● **Problem to solve**: Reproduce the complete listing without any deviation.
══════
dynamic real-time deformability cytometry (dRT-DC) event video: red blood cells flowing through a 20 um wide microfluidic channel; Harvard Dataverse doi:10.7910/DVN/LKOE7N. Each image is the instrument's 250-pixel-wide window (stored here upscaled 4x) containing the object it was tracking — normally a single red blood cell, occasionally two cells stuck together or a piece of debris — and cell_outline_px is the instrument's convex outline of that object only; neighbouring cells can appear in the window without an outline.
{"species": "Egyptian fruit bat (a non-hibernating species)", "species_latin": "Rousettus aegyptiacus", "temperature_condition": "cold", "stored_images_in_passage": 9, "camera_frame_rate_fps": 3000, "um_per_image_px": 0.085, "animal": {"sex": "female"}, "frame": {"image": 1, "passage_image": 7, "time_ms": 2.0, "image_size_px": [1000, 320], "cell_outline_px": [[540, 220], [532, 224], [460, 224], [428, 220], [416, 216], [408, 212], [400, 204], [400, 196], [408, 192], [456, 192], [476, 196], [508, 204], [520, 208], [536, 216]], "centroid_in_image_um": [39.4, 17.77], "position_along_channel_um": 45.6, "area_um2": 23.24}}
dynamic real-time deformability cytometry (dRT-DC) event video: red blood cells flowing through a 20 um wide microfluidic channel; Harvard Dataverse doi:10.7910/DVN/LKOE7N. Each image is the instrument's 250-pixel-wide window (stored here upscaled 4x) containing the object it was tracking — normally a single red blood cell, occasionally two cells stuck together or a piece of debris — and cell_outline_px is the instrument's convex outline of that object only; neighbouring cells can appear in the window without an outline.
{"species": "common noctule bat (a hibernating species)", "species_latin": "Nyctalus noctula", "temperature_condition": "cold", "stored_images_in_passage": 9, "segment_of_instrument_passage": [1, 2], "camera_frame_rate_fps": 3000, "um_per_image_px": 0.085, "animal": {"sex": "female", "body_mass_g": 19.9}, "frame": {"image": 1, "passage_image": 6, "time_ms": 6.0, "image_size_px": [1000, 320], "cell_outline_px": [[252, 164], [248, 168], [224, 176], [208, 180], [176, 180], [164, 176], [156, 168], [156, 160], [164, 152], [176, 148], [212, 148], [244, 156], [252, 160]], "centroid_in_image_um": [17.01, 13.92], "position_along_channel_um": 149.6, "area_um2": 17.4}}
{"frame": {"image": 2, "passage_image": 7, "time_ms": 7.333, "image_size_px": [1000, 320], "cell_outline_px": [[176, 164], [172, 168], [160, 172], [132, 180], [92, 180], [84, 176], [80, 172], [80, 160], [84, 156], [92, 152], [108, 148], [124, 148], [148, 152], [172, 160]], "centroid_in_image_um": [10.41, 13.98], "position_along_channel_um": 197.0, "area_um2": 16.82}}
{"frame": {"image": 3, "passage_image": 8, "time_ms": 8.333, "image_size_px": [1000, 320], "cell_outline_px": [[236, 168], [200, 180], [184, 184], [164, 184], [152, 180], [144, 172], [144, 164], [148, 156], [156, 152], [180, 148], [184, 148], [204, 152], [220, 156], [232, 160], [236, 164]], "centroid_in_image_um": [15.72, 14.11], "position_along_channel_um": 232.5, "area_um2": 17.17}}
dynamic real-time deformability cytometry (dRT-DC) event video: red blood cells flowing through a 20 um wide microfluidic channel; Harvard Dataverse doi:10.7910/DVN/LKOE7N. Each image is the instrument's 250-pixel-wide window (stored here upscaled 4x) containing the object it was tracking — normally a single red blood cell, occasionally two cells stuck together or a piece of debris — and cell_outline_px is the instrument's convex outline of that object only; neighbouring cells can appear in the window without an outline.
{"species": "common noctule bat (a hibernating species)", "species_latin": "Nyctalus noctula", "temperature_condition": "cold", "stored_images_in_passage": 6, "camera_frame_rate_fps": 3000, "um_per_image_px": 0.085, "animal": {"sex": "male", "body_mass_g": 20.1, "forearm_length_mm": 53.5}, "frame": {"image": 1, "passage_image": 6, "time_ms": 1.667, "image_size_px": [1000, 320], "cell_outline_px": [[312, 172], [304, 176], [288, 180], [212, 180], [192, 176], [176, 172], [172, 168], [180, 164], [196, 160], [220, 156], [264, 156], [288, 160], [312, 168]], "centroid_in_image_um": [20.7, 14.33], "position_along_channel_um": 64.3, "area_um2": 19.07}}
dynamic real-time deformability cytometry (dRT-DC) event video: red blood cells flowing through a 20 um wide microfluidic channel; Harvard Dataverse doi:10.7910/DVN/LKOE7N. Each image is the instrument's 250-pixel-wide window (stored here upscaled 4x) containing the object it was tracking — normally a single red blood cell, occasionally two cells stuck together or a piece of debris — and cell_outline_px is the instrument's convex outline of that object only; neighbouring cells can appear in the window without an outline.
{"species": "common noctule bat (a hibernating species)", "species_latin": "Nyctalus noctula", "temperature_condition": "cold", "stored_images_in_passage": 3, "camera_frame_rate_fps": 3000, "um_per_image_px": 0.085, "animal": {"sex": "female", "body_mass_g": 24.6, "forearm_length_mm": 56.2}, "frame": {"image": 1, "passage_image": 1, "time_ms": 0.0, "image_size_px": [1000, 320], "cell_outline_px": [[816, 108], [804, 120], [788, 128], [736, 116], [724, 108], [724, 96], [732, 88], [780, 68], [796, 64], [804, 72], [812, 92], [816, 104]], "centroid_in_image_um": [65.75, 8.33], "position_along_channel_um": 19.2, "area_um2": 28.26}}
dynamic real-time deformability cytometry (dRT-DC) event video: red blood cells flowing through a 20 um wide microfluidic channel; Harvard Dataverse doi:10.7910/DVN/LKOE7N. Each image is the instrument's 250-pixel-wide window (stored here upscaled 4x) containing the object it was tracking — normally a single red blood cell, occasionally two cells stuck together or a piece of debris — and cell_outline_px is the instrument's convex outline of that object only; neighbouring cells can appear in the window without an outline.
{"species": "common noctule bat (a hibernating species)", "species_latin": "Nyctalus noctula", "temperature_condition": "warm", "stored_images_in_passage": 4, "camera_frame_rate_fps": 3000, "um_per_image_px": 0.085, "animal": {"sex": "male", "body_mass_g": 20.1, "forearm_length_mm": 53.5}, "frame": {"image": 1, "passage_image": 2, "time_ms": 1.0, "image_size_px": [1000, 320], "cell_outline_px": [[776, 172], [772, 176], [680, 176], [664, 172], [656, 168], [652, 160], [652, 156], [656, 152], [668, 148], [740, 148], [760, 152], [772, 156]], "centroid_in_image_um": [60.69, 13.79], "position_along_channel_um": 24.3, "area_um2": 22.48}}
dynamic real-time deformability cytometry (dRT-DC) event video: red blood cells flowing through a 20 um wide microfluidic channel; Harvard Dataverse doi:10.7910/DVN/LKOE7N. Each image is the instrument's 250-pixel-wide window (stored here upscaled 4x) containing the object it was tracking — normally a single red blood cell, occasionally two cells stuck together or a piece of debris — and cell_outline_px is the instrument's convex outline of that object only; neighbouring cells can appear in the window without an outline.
══════
● **Response to this exercise**:
dynamic real-time deformability cytometry (dRT-DC) event video: red blood cells flowing through a 20 um wide microfluidic channel; Harvard Dataverse doi:10.7910/DVN/LKOE7N. Each image is the instrument's 250-pixel-wide window (stored here upscaled 4x) containing the object it was tracking — normally a single red blood cell, occasionally two cells stuck together or a piece of debris — and cell_outline_px is the instrument's convex outline of that object only; neighbouring cells can appear in the window without an outline.
{"species": "Egyptian fruit bat (a non-hibernating species)", "species_latin": "Rousettus aegyptiacus", "temperature_condition": "cold", "stored_images_in_passage": 9, "camera_frame_rate_fps": 3000, "um_per_image_px": 0.085, "animal": {"sex": "female"}, "frame": {"image": 1, "passage_image": 7, "time_ms": 2.0, "image_size_px": [1000, 320], "cell_outline_px": [[540, 220], [532, 224], [460, 224], [428, 220], [416, 216], [408, 212], [400, 204], [400, 196], [408, 192], [456, 192], [476, 196], [508, 204], [520, 208], [536, 216]], "centroid_in_image_um": [39.4, 17.77], "position_along_channel_um": 45.6, "area_um2": 23.24}}
dynamic real-time deformability cytometry (dRT-DC) event video: red blood cells flowing through a 20 um wide microfluidic channel; Harvard Dataverse doi:10.7910/DVN/LKOE7N. Each image is the instrument's 250-pixel-wide window (stored here upscaled 4x) containing the object it was tracking — normally a single red blood cell, occasionally two cells stuck together or a piece of debris — and cell_outline_px is the instrument's convex outline of that object only; neighbouring cells can appear in the window without an outline.
{"species": "common noctule bat (a hibernating species)", "species_latin": "Nyctalus noctula", "temperature_condition": "cold", "stored_images_in_passage": 9, "segment_of_instrument_passage": [1, 2], "camera_frame_rate_fps": 3000, "um_per_image_px": 0.085, "animal": {"sex": "female", "body_mass_g": 19.9}, "frame": {"image": 1, "passage_image": 6, "time_ms": 6.0, "image_size_px": [1000, 320], "cell_outline_px": [[252, 164], [248, 168], [224, 176], [208, 180], [176, 180], [164, 176], [156, 168], [156, 160], [164, 152], [176, 148], [212, 148], [244, 156], [252, 160]], "centroid_in_image_um": [17.01, 13.92], "position_along_channel_um": 149.6, "area_um2": 17.4}}
{"frame": {"image": 2, "passage_image": 7, "time_ms": 7.333, "image_size_px": [1000, 320], "cell_outline_px": [[176, 164], [172, 168], [160, 172], [132, 180], [92, 180], [84, 176], [80, 172], [80, 160], [84, 156], [92, 152], [108, 148], [124, 148], [148, 152], [172, 160]], "centroid_in_image_um": [10.41, 13.98], "position_along_channel_um": 197.0, "area_um2": 16.82}}
{"frame": {"image": 3, "passage_image": 8, "time_ms": 8.333, "image_size_px": [1000, 320], "cell_outline_px": [[236, 168], [200, 180], [184, 184], [164, 184], [152, 180], [144, 172], [144, 164], [148, 156], [156, 152], [180, 148], [184, 148], [204, 152], [220, 156], [232, 160], [236, 164]], "centroid_in_image_um": [15.72, 14.11], "position_along_channel_um": 232.5, "area_um2": 17.17}}
dynamic real-time deformability cytometry (dRT-DC) event video: red blood cells flowing through a 20 um wide microfluidic channel; Harvard Dataverse doi:10.7910/DVN/LKOE7N. Each image is the instrument's 250-pixel-wide window (stored here upscaled 4x) containing the object it was tracking — normally a single red blood cell, occasionally two cells stuck together or a piece of debris — and cell_outline_px is the instrument's convex outline of that object only; neighbouring cells can appear in the window without an outline.
{"species": "common noctule bat (a hibernating species)", "species_latin": "Nyctalus noctula", "temperature_condition": "cold", "stored_images_in_passage": 6, "camera_frame_rate_fps": 3000, "um_per_image_px": 0.085, "animal": {"sex": "male", "body_mass_g": 20.1, "forearm_length_mm": 53.5}, "frame": {"image": 1, "passage_image": 6, "time_ms": 1.667, "image_size_px": [1000, 320], "cell_outline_px": [[312, 172], [304, 176], [288, 180], [212, 180], [192, 176], [176, 172], [172, 168], [180, 164], [196, 160], [220, 156], [264, 156], [288, 160], [312, 168]], "centroid_in_image_um": [20.7, 14.33], "position_along_channel_um": 64.3, "area_um2": 19.07}}
dynamic real-time deformability cytometry (dRT-DC) event video: red blood cells flowing through a 20 um wide microfluidic channel; Harvard Dataverse doi:10.7910/DVN/LKOE7N. Each image is the instrument's 250-pixel-wide window (stored here upscaled 4x) containing the object it was tracking — normally a single red blood cell, occasionally two cells stuck together or a piece of debris — and cell_outline_px is the instrument's convex outline of that object only; neighbouring cells can appear in the window without an outline.
{"species": "common noctule bat (a hibernating species)", "species_latin": "Nyctalus noctula", "temperature_condition": "cold", "stored_images_in_passage": 3, "camera_frame_rate_fps": 3000, "um_per_image_px": 0.085, "animal": {"sex": "female", "body_mass_g": 24.6, "forearm_length_mm": 56.2}, "frame": {"image": 1, "passage_image": 1, "time_ms": 0.0, "image_size_px": [1000, 320], "cell_outline_px": [[816, 108], [804, 120], [788, 128], [736, 116], [724, 108], [724, 96], [732, 88], [780, 68], [796, 64], [804, 72], [812, 92], [816, 104]], "centroid_in_image_um": [65.75, 8.33], "position_along_channel_um": 19.2, "area_um2": 28.26}}
dynamic real-time deformability cytometry (dRT-DC) event video: red blood cells flowing through a 20 um wide microfluidic channel; Harvard Dataverse doi:10.7910/DVN/LKOE7N. Each image is the instrument's 250-pixel-wide window (stored here upscaled 4x) containing the object it was tracking — normally a single red blood cell, occasionally two cells stuck together or a piece of debris — and cell_outline_px is the instrument's convex outline of that object only; neighbouring cells can appear in the window without an outline.
{"species": "common noctule bat (a hibernating species)", "species_latin": "Nyctalus noctula", "temperature_condition": "warm", "stored_images_in_passage": 4, "camera_frame_rate_fps": 3000, "um_per_image_px": 0.085, "animal": {"sex": "male", "body_mass_g": 20.1, "forearm_length_mm": 53.5}, "frame": {"image": 1, "passage_image": 2, "time_ms": 1.0, "image_size_px": [1000, 320], "cell_outline_px": [[776, 172], [772, 176], [680, 176], [664, 172], [656, 168], [652, 160], [652, 156], [656, 152], [668, 148], [740, 148], [760, 152], [772, 156]], "centroid_in_image_um": [60.69, 13.79], "position_along_channel_um": 24.3, "area_um2": 22.48}}
dynamic real-time deformability cytometry (dRT-DC) event video: red blood cells flowing through a 20 um wide microfluidic channel; Harvard Dataverse doi:10.7910/DVN/LKOE7N. Each image is the instrument's 250-pixel-wide window (stored here upscaled 4x) containing the object it was tracking — normally a single red blood cell, occasionally two cells stuck together or a piece of debris — and cell_outline_px is the instrument's convex outline of that object only; neighbouring cells can appear in the window without an outline.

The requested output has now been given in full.